Local Cumbrian firm Cubby Construction Ltd has been appointed principal contractor for Phase 2 of Project Tullie, part of the museum’s ambitious redevelopment plan for the next 10-15 years. The appointment brings a sense of continuity, with Cubby having completed work on the first phase of the project, the regionally significant Costume Collection, in 2021.

Phase 2 of Project Tullie will give the museum a revitalised entrance and atrium space, new retail offer, and a brand-new ground floor gallery dedicated to our Great Border City.

Cubby has been on site since December 2023 carrying out preparations and have now started work, with the former atrium space already stripped back ready for refitting.

Managing Director of Cubby Construction, Tommy Cubby added:

“The team at Cubby Construction are immensely proud to undertake another significant project for Tullie. It’s fantastic to be involved in this iconic scheme which significantly enhances not only the museum but also revitalises several historic buildings on Castle Street. As well as providing work for experienced professionals at Cubby and its partners, the project also creates a valuable opportunity for the next generation to develop their skills and contribute to the transformation of a major Cumbrian community asset.”

London-based architects De Matos Ryan (DMR) are lead designers on the project and have been developing the scheme with Tullie and audience members for the past 15 months. DMR bring with them a wealth of experience, having previously worked on notable projects including Wonderlab: The Bramall Gallery in the National Railway Museum in York, York Mansion House, Young V&A (formerly the Museum of Childhood) in Bethnal Green, and York Theatre Royal. Their approach is ambitious and contemporary, while remaining considerate and respectful of a heritage setting.

José Esteves De Matos from DMR commented:

“We are delighted to be working with Tullie and really pleased to have started on site with the next chapter of Project Tullie. In the coming months, Carlisle’s much-loved museum will be transformed and the frontage along Castle Street will be re-energised to become a thriving new hub for the community. The scheme will reveal the museum in a new light and increase the number of collections on display. The visitor experience will be enhanced by connecting the various gallery destinations with a new orientation space and welcome building. The project will enable Tullie to grow its audiences, increase its financial sustainability, and further contribute to the city’s profile.”

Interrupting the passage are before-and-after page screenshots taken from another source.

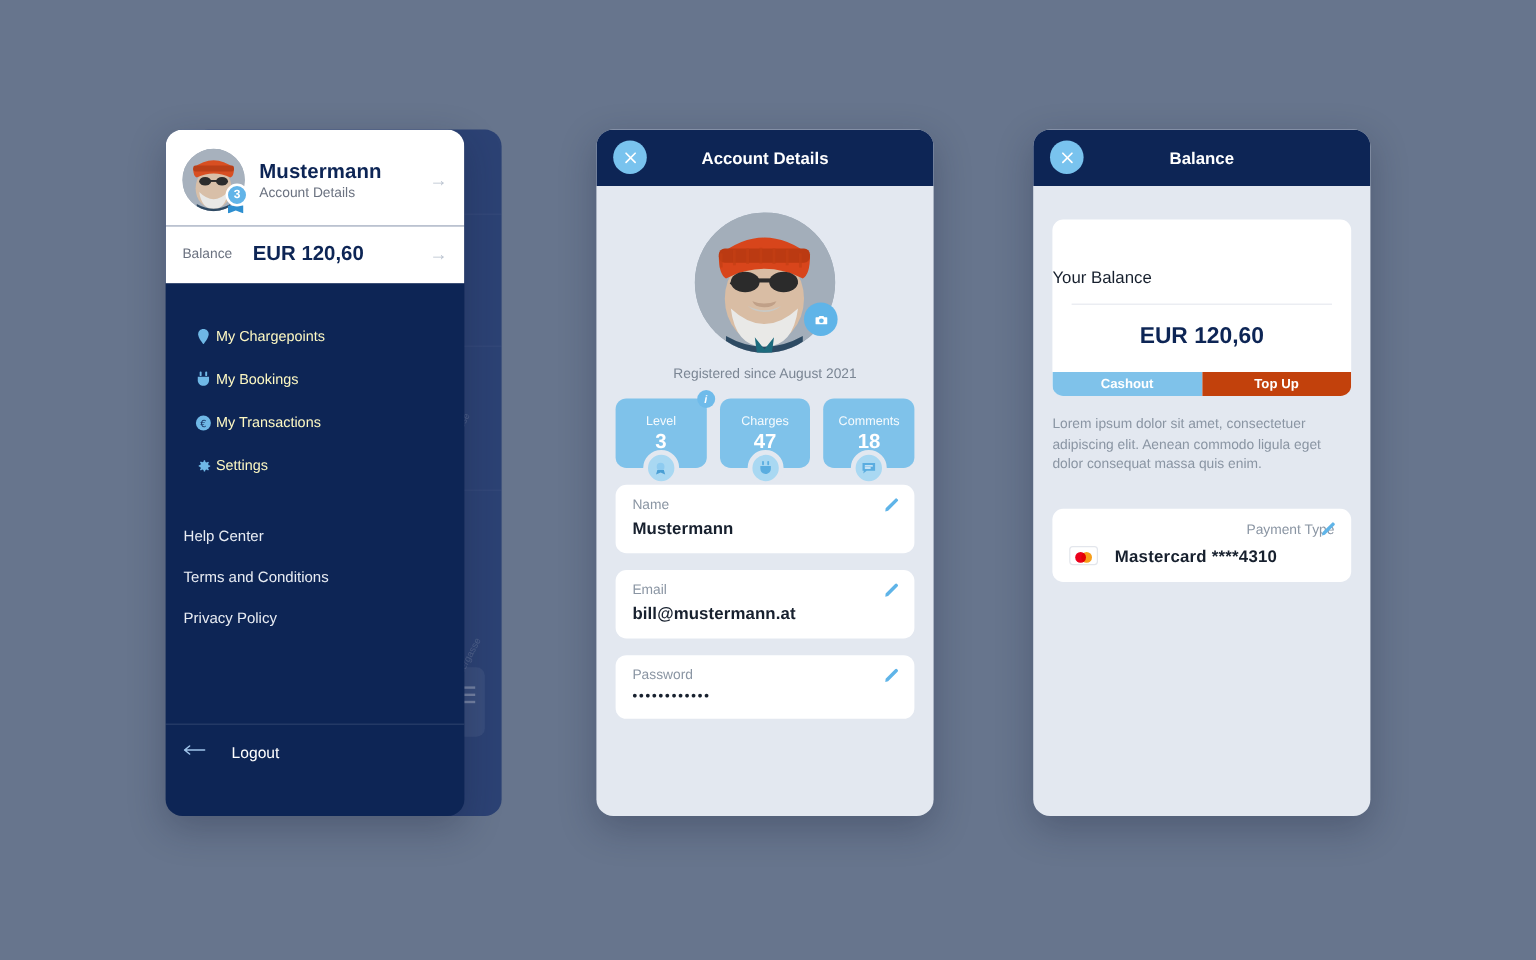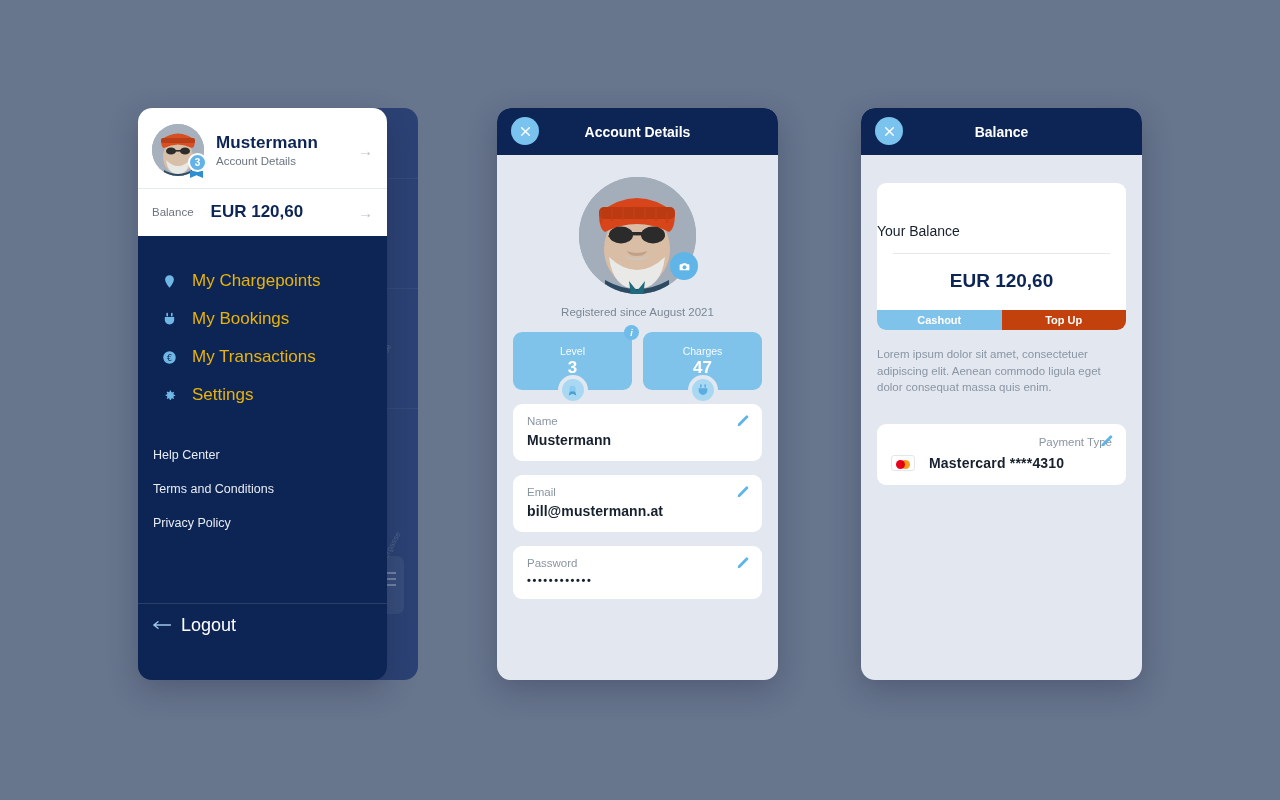--- a/index.html
+++ b/index.html
@@ -44,28 +44,28 @@
   .arrow-r { color: #b9c2cf; font-size: 15px; padding-left: 6px; }
   .p1-div { height: 1px; background: #e6e9ef; }
   .p1-bal { background: #fff; display: flex; align-items: center; padding: 13px 14px 14px 14px; }
   .p1-bal-lbl { font-size: 11.5px; color: #6b7280; }
   .p1-bal-val { font-size: 17px; font-weight: bold; color: #0d2555; margin-left: 17px; flex: 1; }
 
   .p1-nav { padding-top: 26px; }
   .navitem { display: flex; align-items: center; padding: 9px 0 9px 22px; cursor: pointer; }
   .navicon { width: 18px; height: 18px; flex: 0 0 18px; display: flex;
              align-items: center; justify-content: center; }
-  .navlabel { color: #eab308; font-size: 17px; margin-left: 14px; }
+  .navlabel { color: #fef9c3; font-size: 12px; margin-left: 2px; }
   .p1-links { padding-top: 24px; }
   .linkitem { color: #e8ecf3; font-size: 12.5px; padding: 10px 0 10px 15px; cursor: pointer; }
   .p1-footdiv { position: absolute; left: 0; right: 0; bottom: 76px; height: 1px;
                 background: rgba(255,255,255,.12); }
   .p1-logout { position: absolute; left: 0; bottom: 44px; display: flex; align-items: center;
                padding-left: 15px; cursor: pointer; }
-  .p1-logout .lbl { color: #fff; font-size: 18px; margin-left: 8px; }
+  .p1-logout .lbl { color: #fff; font-size: 13px; margin-left: 20px; }
 
   
   .p2 { left: 497px; top: 108px; width: 281px; height: 572px; background: #e3e8f0; }
   .bar { background: #0d2555; height: 47px; display: flex; align-items: center;
          position: relative; }
   .bar-title { flex: 1; text-align: center; color: #fff; font-size: 14px; font-weight: bold; }
   .close-btn { position: absolute; left: 14px; top: 9px; width: 28px; height: 28px;
                border-radius: 50%; background: #79c3ee; display: flex;
                align-items: center; justify-content: center; cursor: pointer; }
 
@@ -308,20 +308,30 @@
           <div class="stat-val">47</div>
           <div class="stat-badge">
             <svg viewBox="0 0 24 24" width="14" height="14">
               <rect x="7" y="2" width="2.6" height="6" rx="1.2" fill="#5aade0"></rect>
               <rect x="14.4" y="2" width="2.6" height="6" rx="1.2" fill="#5aade0"></rect>
               <path d="M4.5 9h15v4c0 4.2-3.4 7.5-7.5 7.5S4.5 17.2 4.5 13V9z" fill="#5aade0"></path>
             </svg>
           </div>
         </div>
 
+        <div class="stat">
+          <div class="stat-lbl">Comments</div>
+          <div class="stat-val">18</div>
+          <div class="stat-badge">
+            <svg viewBox="0 0 24 24" width="14" height="14">
+              <path d="M3 5h18v11H9l-5 4 1-4H3z" fill="#5aade0"></path>
+              <path d="M7 9h10M7 12h7" stroke="#e8f4fc" stroke-width="1.8" stroke-linecap="round"></path>
+            </svg>
+          </div>
+        </div>
       </div>
 
       <div class="field">
         <div class="field-lbl">Name</div>
         <div class="field-val">Mustermann</div>
         <span class="pencil">
           <svg viewBox="0 0 24 24" width="14" height="14">
               <path d="M3 21l4-1L20.5 6.5a2 2 0 000-3l-.5-.5a2 2 0 00-3 0L3.5 16.5z" fill="#5fb4e8"></path>
             </svg>
         </span>

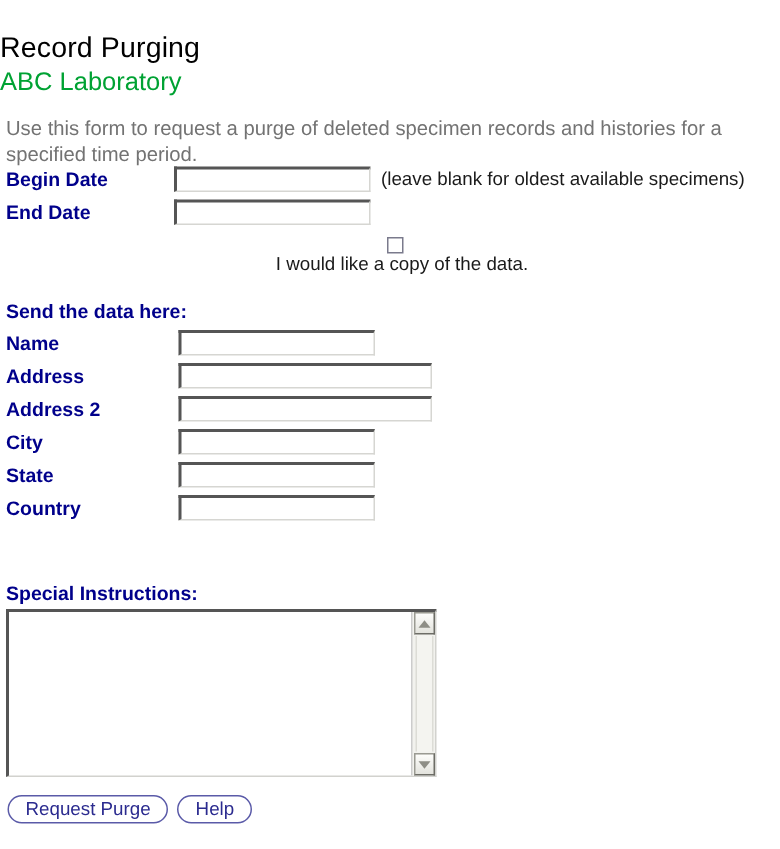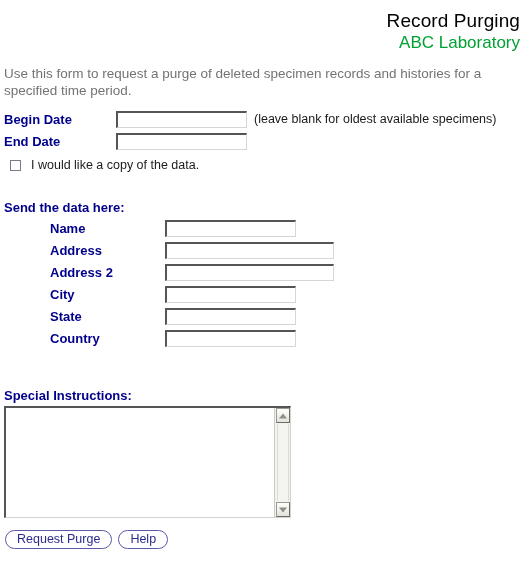--- a/index.html
+++ b/index.html
@@ -14,22 +14,23 @@
     position: relative;
     overflow: hidden;
     font-family: "Liberation Sans", sans-serif;
     font-size: 13px;
     color: #1a1a1a;
     -webkit-font-smoothing: none;
   }
 
   
   .title-block {
-    text-align: right;
+    text-align: left;
     padding-top: 9px;
+    margin-top: 12px;
   }
   .title-main {
     font-size: 19px;
     font-weight: normal;
     color: #000000;
     line-height: 23px;
     letter-spacing: 0.1px;
   }
   .title-sub {
     font-size: 17px;
@@ -92,20 +93,21 @@
     color: #1a1a1a;
     white-space: nowrap;
   }
 
   
   .check-row {
     display: flex;
     align-items: center;
     margin-top: 6px;
     margin-left: 6px;
+    flex-direction: column;
   }
   .checkbox {
     width: 11px;
     height: 11px;
     box-sizing: border-box;
     border: 1px solid #7a7a8c;
     background: #ffffff;
     display: inline-block;
   }
   .check-label {
@@ -121,21 +123,20 @@
     top: 200px;
     width: 512px;
   }
   .send-head {
     margin-bottom: 2px;
   }
   .addr-row {
     display: flex;
     align-items: center;
     height: 22px;
-    margin-left: 46px;
   }
   .addr-row .navy-label {
     width: 115px;
   }
   .addr-row .txt {
     width: 131px;
   }
   .addr-row.wide .txt {
     width: 169px;
   }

The project is supported by an experienced design team comprising FWP (Project Management Services), Appleyard & Trew (Quantity Surveyor), Price & Myers (Structural & Civil Engineer), P3R (Mechanical & Electrical) Acrylicize (Wayfinding) and The Creative Core (for later phases of Exhibition & Interior Design).

Although Tullie has been an independent charitable trust since 2011, it still works closely with the local authority managing the building and collections on behalf of the council. The museum is delighted to have Cumberland Council’s support on this project.

Councillor Anne Quilter, Cumberland Council’s Executive Member for Vibrant and Healthy Places, said:

“Carlisle is set to be transformed by a series of projects that will support the economy and strengthen the city as our regional capital. Tullie is one of our main attractions and their exciting plans will provide a boost to our cultural offer. Providing lasting legacies for all to enjoy.”

Tullie will reopen in summer 2024, in the meantime the museum will share regular updates on the progress of works via its website and social media, as well as highlights from caring for a collection of almost 1 million objects. In place of its regular events, Tullie plans to pop up around the city and further afield during the closure period. A programme of events and activities will be shared on the museum’s website and social media over the coming months.

The project is made possible with funding by the UK Government, including support from the UK Government’s Town’s Fund and Future High Streets Fund. Further supported with £2 million public funding from HM Government administered by Arts Council England.